Alumni trustees tend to be most common in private higher education, although plenty of private colleges don’t have them. Those that do tend to have larger boards than Dartmouth’s, and a smaller proportion of seats elected by alumni. Princeton University’s board has 40 members, of whom 13 are selected by alumni. Cornell University’s board has 64 members, of whom 8 are elected by alumni, 2 by faculty members, 2 by students, and 1 by non-academic employees. Duke University’s board is self-perpetuating, but 12 of 36 members are selected in part by alumni.

Richard D. Legon, president of the Association of Governing Boards of Universities and Colleges, said Dartmouth’s changes made sense and were consistent with the way trustees act. Parity between alumni-elected and other trustees shouldn’t be a major goal, he said. “The board did what private college boards do, which is that it’s the board’s responsibility to structure itself in ways that allow it to carry out fiduciary responsibilities,” Legon said. “Board governance isn’t about parity. It’s about being effective for the strategic reasons that a board exists.”

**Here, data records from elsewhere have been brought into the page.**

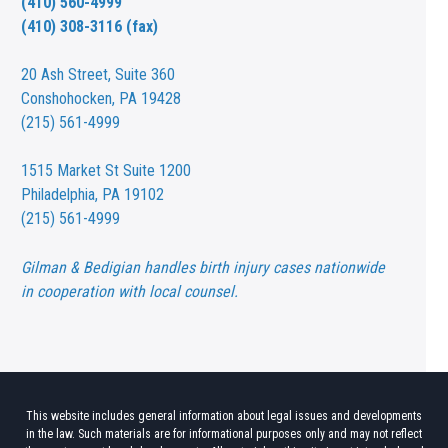
(410) 560-4999
(410) 308-3116 (fax)
20 Ash Street,
Suite 360
Conshohocken, PA 19428
(215) 561-4999
1515 Market St
Suite 1200
Philadelphia, PA 19102
(215) 561-4999
Gilman & Bedigian handles birth injury cases nationwide
in cooperation with local counsel.
This website includes general information about legal issues and developments
in the law. Such materials are for informational purposes only and may not reflect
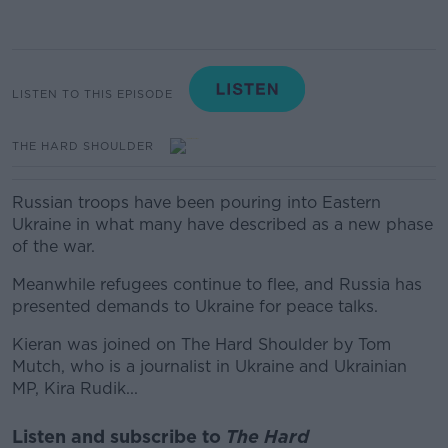
LISTEN TO THIS EPISODE
THE HARD SHOULDER
Russian troops have been pouring into Eastern
Ukraine in what many have described as a new phase
of the war.
Meanwhile refugees continue to flee, and Russia has
presented demands to Ukraine for peace talks.
Kieran was joined on The Hard Shoulder by Tom
Mutch, who is a journalist in Ukraine and
Ukrainian
MP, Kira Rudik...
Listen and subscribe to
The Hard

But Anne Neal, president of the American Council of Trustees and Alumni, which has backed alumni at Dartmouth and elsewhere who want to assert more of a role in college governance, questioned the motives of the changes.

“However they choose to spin it, the board’s recent vote has rejected an open governance system that has produced a long and strong relationship between the college and her alumni. And by diluting the number of independent alumni trustee voices, it has ignored rather than adopted the “best practices’ it purports to seek,” Neal said.

She also questioned the idea that the recent trustee elections have damaged the college. “Since when did differing views and vigorous campaigns become destructive and divisive?” she asked. “That is the essence of democracy, but, that, regrettably, is exactly what the administration and its supporters on the board appear to fear.”